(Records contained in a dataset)
=-=-=

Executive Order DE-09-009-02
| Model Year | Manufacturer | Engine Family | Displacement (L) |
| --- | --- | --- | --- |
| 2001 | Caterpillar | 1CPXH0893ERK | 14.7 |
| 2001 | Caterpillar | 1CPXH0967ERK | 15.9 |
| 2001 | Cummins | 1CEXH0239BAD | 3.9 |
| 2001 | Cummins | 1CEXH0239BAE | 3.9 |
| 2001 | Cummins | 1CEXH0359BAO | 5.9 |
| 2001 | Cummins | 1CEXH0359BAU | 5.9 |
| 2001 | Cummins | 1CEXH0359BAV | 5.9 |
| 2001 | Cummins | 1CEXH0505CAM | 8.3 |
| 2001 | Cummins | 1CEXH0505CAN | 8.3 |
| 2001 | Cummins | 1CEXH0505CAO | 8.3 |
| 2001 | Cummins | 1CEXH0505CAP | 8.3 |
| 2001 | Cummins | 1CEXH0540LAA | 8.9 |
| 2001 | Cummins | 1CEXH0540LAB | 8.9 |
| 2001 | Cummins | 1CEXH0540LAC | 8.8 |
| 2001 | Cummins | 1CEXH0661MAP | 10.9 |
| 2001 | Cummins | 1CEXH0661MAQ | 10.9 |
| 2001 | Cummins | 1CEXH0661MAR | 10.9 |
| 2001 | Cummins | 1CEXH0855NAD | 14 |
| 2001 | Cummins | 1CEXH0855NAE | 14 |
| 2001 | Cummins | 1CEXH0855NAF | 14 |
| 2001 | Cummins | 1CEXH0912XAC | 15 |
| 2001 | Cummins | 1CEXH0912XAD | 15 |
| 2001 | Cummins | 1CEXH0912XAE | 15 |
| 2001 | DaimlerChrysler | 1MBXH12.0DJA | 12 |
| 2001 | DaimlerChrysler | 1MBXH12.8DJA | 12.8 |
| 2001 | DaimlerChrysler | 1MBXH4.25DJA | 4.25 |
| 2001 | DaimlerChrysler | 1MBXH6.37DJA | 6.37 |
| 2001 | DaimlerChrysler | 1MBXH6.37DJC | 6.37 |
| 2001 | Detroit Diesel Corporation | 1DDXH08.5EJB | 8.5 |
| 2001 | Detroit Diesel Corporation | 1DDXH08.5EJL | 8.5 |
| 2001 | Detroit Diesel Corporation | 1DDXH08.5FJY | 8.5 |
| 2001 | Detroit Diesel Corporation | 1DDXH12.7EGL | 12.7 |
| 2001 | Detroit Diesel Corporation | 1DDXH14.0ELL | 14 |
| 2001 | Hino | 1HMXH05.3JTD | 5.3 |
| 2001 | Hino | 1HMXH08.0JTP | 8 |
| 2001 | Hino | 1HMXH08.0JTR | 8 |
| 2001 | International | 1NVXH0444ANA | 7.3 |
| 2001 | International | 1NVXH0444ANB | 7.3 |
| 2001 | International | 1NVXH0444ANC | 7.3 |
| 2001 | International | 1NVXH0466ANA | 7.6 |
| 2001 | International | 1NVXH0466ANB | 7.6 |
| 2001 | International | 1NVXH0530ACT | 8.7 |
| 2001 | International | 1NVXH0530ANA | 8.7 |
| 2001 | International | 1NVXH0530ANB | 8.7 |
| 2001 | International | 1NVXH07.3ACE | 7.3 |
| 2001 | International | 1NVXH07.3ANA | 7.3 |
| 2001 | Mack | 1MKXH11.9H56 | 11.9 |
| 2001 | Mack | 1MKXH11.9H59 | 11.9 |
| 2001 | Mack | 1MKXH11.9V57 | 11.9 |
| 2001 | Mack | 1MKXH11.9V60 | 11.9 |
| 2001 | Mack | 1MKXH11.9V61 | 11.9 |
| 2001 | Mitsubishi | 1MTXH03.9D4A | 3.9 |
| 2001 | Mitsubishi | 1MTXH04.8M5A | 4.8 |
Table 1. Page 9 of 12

=-=-=

» **Exercise objective**
From the entries above, restate word for word the lines from the line containing "1DDXH08.5EJB | 8.5 |" to the line containing "1DDXH12.7EGL | 12.7 |", both ends included, and nothing more.

» **Result**
| 2001 | Detroit Diesel Corporation | 1DDXH08.5EJB | 8.5 |
| 2001 | Detroit Diesel Corporation | 1DDXH08.5EJL | 8.5 |
| 2001 | Detroit Diesel Corporation | 1DDXH08.5FJY | 8.5 |
| 2001 | Detroit Diesel Corporation | 1DDXH12.7EGL | 12.7 |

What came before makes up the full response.